▽

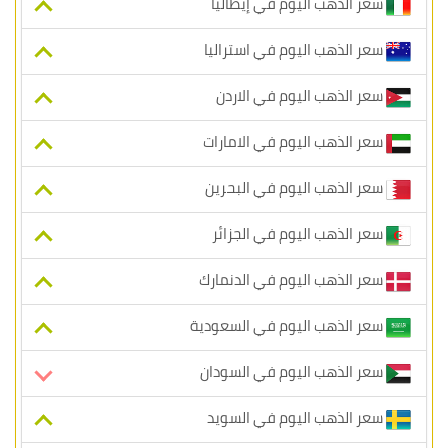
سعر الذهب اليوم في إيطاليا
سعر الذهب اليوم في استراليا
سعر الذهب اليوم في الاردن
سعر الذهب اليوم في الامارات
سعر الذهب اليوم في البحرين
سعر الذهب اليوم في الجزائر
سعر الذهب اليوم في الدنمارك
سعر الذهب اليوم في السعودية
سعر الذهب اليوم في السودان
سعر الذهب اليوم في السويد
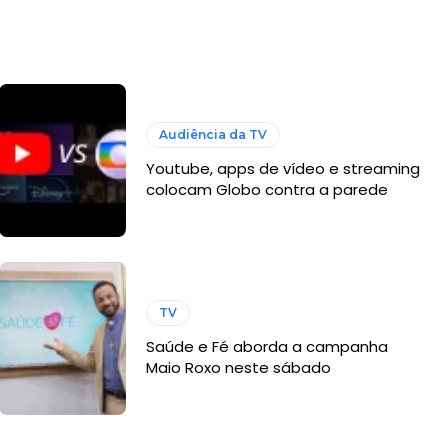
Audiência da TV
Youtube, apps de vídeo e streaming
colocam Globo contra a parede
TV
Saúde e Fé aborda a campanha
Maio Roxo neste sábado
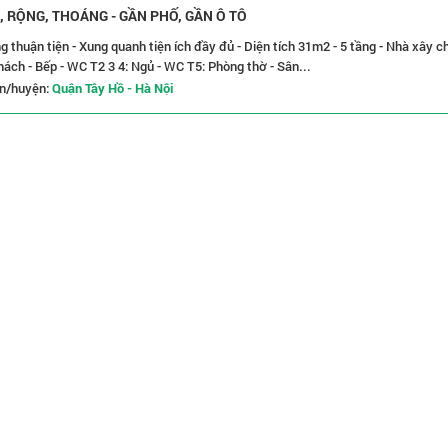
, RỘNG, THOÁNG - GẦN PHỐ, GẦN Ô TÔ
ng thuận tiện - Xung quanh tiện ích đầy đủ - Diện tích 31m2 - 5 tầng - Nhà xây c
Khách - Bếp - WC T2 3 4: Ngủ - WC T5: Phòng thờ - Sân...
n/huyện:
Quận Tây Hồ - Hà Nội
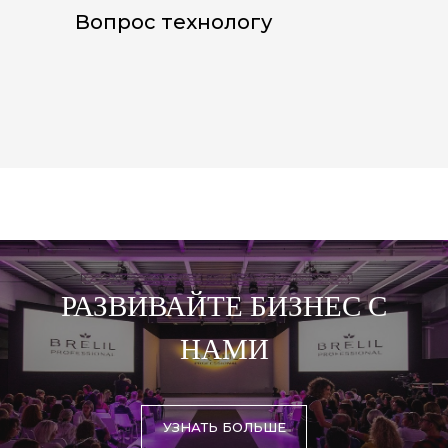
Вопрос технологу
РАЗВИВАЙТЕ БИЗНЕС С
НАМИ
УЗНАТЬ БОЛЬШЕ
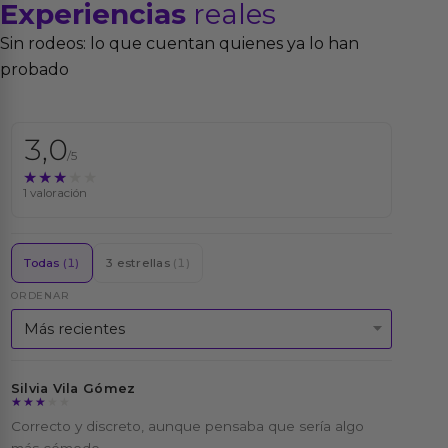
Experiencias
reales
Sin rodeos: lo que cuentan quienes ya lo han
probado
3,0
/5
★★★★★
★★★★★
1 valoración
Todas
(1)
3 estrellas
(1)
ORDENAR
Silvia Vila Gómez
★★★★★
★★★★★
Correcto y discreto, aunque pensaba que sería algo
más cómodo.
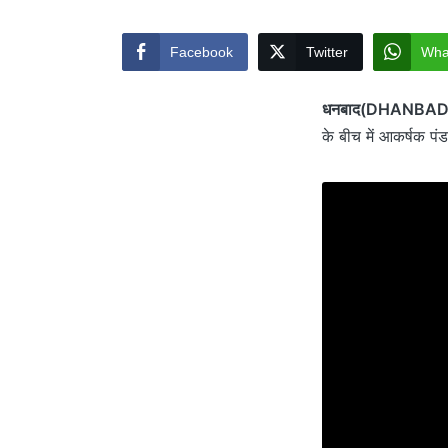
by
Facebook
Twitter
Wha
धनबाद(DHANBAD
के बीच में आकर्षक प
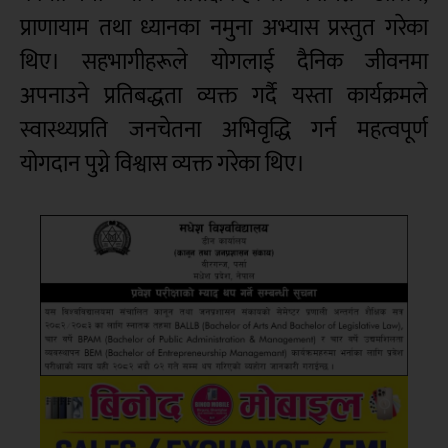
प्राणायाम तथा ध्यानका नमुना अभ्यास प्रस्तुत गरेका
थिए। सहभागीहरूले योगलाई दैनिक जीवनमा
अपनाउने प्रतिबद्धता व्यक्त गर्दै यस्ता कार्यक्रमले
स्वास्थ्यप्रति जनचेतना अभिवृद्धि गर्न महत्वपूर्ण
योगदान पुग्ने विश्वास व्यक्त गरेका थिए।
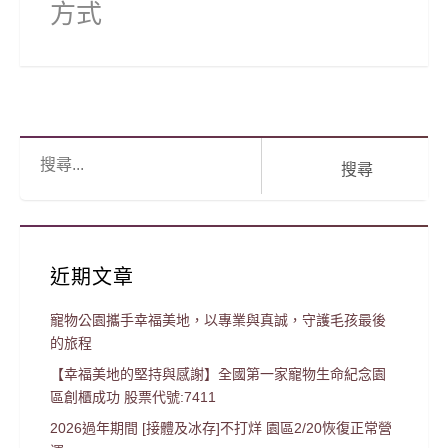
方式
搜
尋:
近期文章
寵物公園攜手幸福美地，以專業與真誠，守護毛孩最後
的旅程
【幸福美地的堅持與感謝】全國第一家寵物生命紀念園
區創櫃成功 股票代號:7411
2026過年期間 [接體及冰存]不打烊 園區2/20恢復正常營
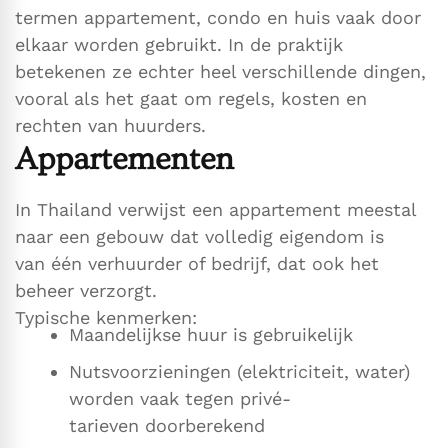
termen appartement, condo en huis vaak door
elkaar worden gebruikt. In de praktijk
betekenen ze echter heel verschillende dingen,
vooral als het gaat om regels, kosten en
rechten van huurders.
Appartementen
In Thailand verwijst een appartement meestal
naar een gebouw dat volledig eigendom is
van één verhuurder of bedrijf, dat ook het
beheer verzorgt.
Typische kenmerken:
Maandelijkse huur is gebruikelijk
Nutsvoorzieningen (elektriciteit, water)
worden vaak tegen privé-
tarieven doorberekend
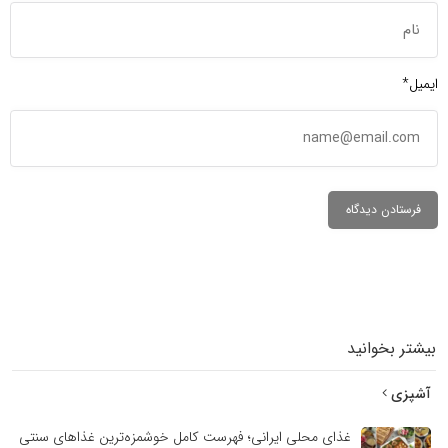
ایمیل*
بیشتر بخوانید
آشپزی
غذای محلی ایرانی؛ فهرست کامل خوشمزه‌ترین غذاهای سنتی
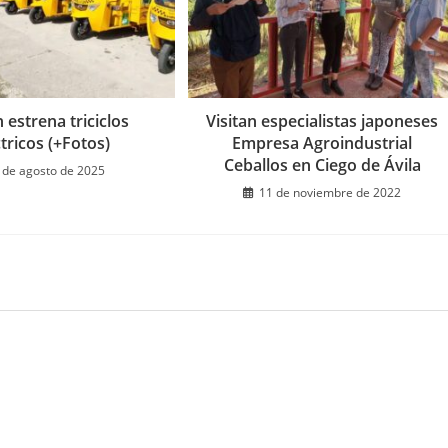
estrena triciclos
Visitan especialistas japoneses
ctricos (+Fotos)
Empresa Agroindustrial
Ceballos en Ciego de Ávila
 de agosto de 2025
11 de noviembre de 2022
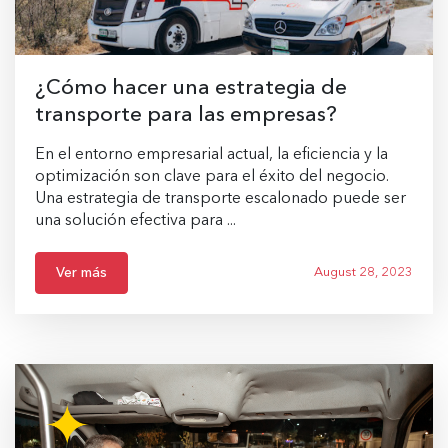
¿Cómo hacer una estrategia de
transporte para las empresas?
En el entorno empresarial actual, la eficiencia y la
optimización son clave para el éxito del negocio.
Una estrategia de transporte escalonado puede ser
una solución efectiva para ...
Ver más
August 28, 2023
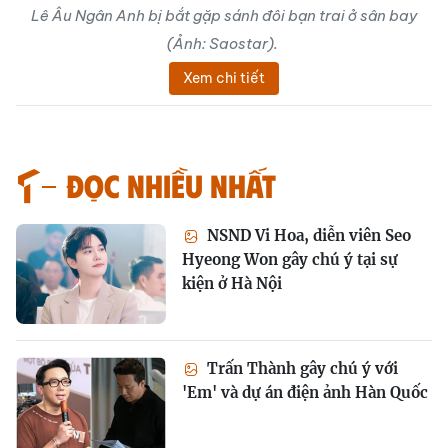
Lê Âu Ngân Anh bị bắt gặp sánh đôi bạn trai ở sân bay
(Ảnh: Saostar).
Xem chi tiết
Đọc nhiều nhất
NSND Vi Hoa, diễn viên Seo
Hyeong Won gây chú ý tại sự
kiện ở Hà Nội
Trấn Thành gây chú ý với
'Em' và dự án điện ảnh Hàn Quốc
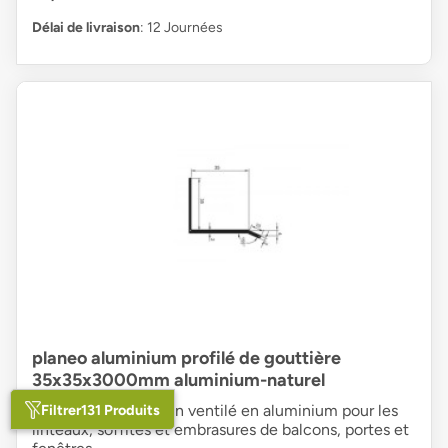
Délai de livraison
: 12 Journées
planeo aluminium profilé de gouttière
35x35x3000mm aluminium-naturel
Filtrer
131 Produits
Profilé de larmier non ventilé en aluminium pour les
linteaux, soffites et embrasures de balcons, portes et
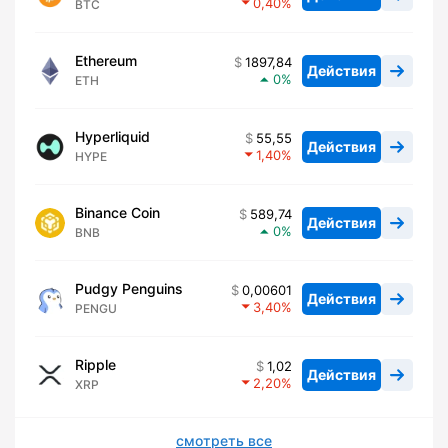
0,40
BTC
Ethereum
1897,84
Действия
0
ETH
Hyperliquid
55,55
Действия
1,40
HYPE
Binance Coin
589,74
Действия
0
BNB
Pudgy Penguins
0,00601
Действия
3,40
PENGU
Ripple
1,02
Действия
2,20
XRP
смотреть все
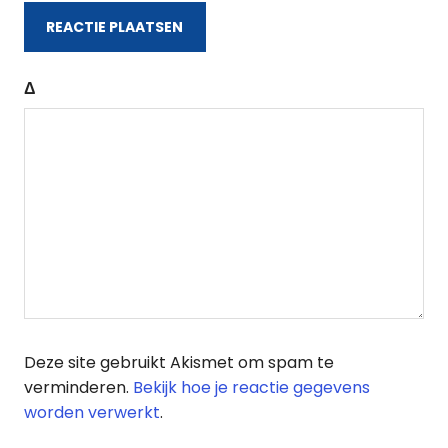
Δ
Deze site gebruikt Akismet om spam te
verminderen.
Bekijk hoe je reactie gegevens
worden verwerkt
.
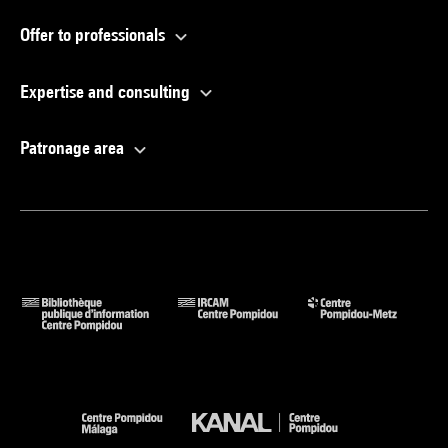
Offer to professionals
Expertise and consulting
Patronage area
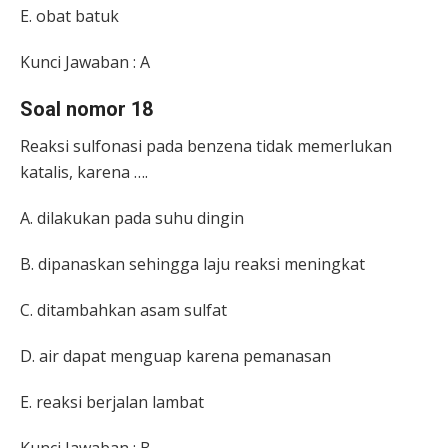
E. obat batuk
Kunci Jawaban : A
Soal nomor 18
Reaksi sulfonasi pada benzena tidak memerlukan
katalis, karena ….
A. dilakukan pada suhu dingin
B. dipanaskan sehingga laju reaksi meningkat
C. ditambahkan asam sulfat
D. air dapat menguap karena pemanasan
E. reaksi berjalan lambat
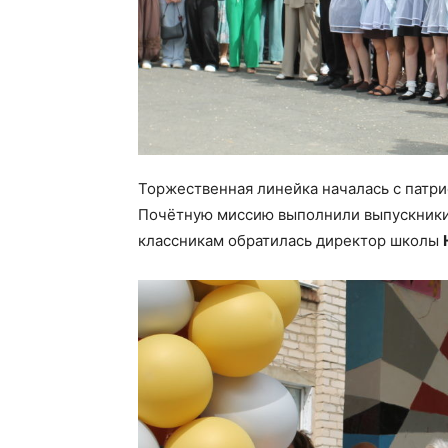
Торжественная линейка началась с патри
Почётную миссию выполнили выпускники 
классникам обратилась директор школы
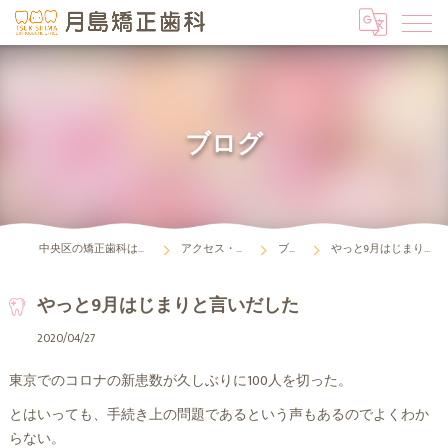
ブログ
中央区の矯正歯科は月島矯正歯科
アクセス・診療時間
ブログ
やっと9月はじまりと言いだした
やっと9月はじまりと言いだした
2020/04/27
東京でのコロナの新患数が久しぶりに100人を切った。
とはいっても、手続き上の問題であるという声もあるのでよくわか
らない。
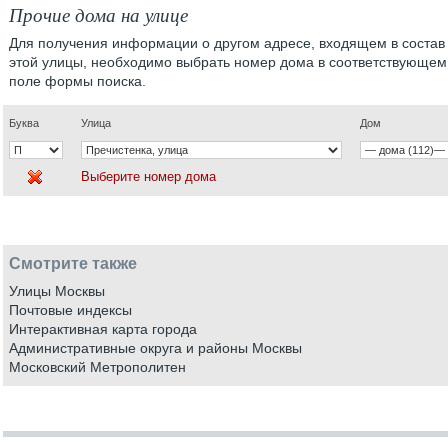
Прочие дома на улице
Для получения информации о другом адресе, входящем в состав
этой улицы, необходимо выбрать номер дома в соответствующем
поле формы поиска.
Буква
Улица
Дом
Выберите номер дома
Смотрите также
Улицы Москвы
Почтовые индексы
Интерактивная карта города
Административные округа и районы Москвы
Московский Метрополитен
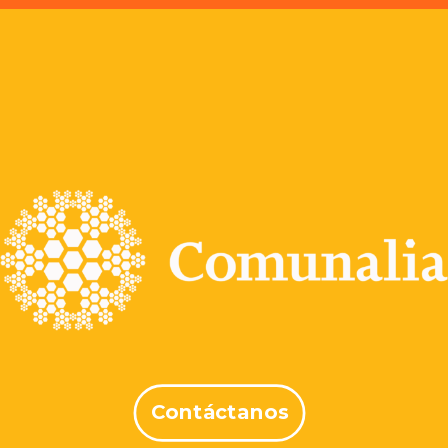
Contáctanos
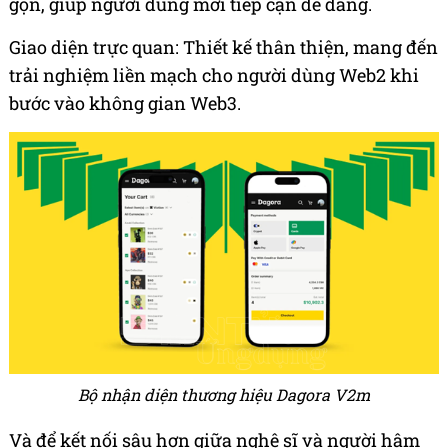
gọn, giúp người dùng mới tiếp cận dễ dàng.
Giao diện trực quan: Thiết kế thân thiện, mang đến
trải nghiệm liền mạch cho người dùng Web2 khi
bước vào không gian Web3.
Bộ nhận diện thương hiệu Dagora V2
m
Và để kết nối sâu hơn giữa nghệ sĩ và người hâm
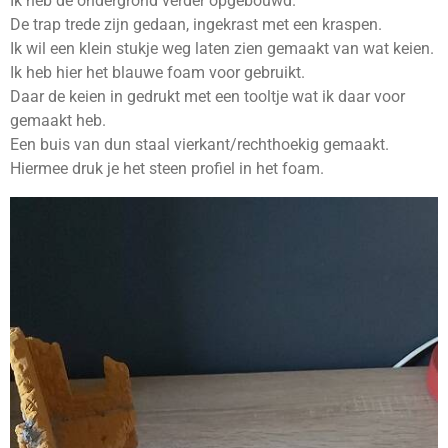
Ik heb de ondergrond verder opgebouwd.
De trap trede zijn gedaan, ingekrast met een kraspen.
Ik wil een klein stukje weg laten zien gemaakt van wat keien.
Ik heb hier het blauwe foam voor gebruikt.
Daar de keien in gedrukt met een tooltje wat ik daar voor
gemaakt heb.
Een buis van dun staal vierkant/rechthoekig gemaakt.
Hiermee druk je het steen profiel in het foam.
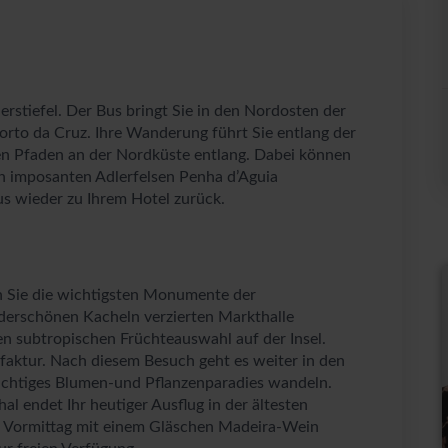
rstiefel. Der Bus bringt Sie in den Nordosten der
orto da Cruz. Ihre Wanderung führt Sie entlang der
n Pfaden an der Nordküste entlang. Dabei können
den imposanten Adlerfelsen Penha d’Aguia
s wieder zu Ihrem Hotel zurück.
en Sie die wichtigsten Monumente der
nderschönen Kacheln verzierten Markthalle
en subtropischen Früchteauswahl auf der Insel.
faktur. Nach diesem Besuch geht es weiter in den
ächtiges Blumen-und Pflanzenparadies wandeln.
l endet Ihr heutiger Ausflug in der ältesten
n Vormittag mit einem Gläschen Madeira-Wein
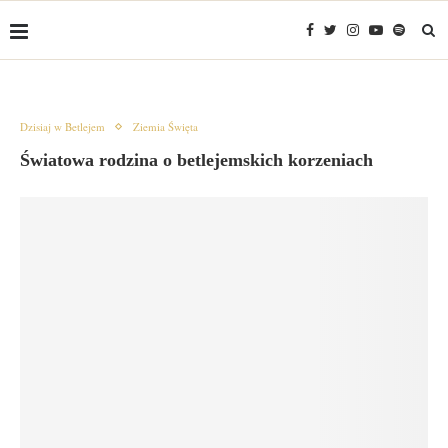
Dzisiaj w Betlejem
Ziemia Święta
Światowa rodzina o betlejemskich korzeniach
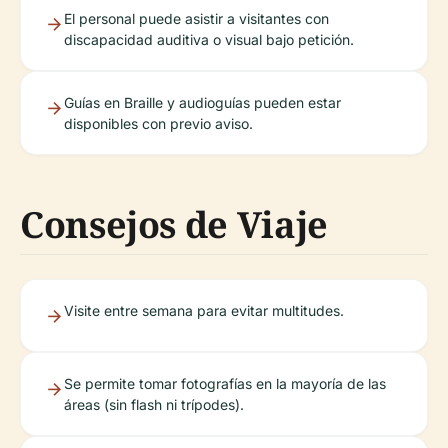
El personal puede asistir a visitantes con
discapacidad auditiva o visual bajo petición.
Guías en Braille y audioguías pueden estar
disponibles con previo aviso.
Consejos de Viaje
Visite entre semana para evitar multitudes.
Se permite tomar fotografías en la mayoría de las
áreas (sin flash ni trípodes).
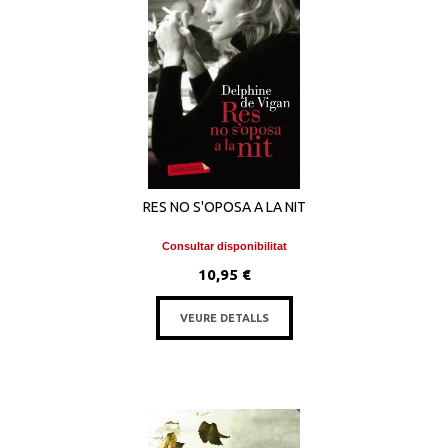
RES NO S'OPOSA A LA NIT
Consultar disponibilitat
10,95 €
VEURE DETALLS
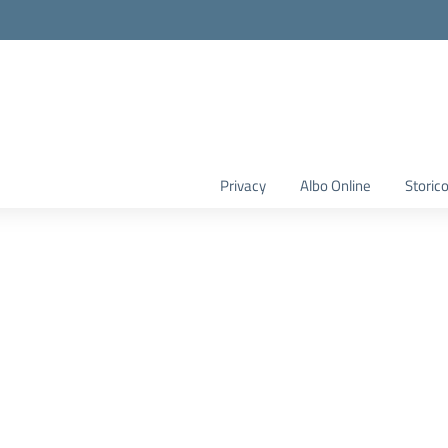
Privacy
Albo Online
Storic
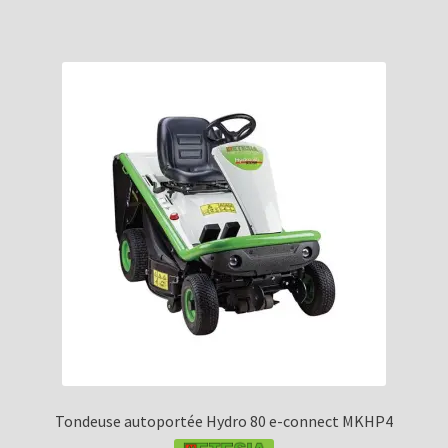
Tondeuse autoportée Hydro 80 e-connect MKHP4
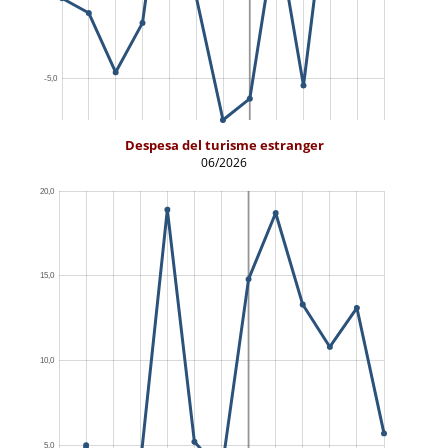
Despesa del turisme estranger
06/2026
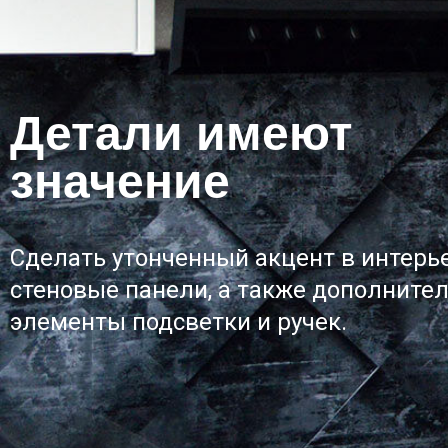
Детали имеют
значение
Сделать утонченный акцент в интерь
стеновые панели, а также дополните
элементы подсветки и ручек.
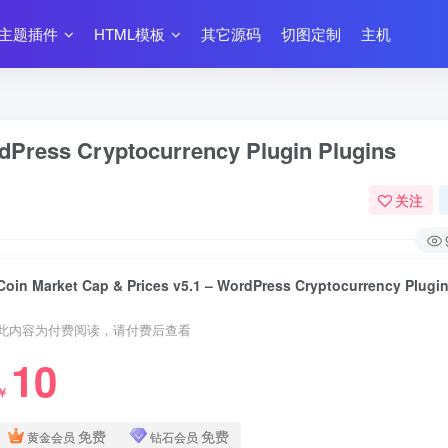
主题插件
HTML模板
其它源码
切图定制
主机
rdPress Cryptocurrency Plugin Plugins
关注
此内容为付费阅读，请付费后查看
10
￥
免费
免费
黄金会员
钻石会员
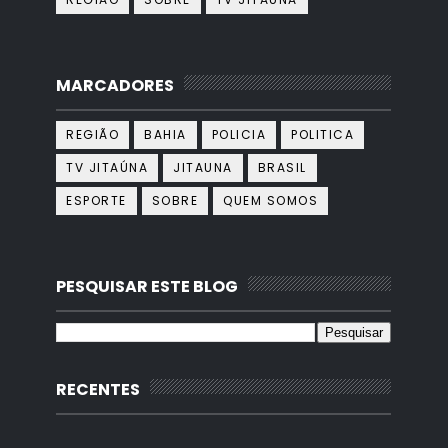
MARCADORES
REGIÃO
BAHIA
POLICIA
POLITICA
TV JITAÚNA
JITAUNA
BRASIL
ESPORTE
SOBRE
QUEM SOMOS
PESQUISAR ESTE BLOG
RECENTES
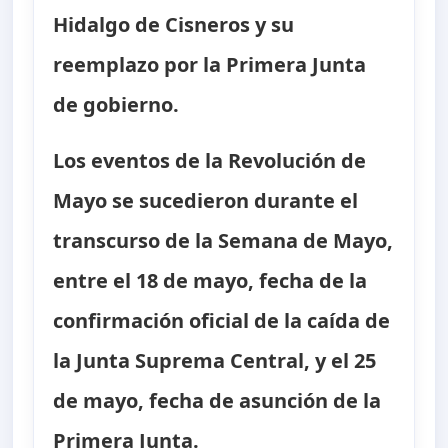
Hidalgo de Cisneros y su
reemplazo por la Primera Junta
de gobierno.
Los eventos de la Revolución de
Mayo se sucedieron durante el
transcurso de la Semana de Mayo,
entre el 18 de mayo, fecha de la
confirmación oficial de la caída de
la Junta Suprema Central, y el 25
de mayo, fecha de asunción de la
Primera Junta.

△

Write out the text of the rows as a JSON list of strings, one string per line, beginning at the first row and ending with the line containing "УЗНАТЬ БОЛЬШЕ", and omit blank lines. Leave the pictures out of the answer.

_Response area_.
[
  "سعر الذهب اليوم في إيطاليا",
  "سعر الذهب اليوم في استراليا",
  "سعر الذهب اليوم في الاردن",
  "سعر الذهب اليوم في الامارات",
  "سعر الذهب اليوم في البحرين",
  "سعر الذهب اليوم في الجزائر",
  "سعر الذهب اليوم في الدنمارك",
  "سعر الذهب اليوم في السعودية",
  "سعر الذهب اليوم في السودان",
  "سعر الذهب اليوم في السويد",
  "Audiência da TV",
  "Youtube, apps de vídeo e streaming",
  "colocam Globo contra a parede",
  "TV",
  "Saúde e Fé aborda a campanha",
  "Maio Roxo neste sábado",
  ", RỘNG, THOÁNG - GẦN PHỐ, GẦN Ô TÔ",
  "ng thuận tiện - Xung quanh tiện ích đầy đủ - Diện tích 31m2 - 5 tầng - Nhà xây c",
  "Khách - Bếp - WC T2 3 4: Ngủ - WC T5: Phòng thờ - Sân...",
  "n/huyện:",
  "Quận Tây Hồ - Hà Nội",
  "Вопрос технологу",
  "РАЗВИВАЙТЕ БИЗНЕС С",
  "НАМИ",
  "УЗНАТЬ БОЛЬШЕ"
]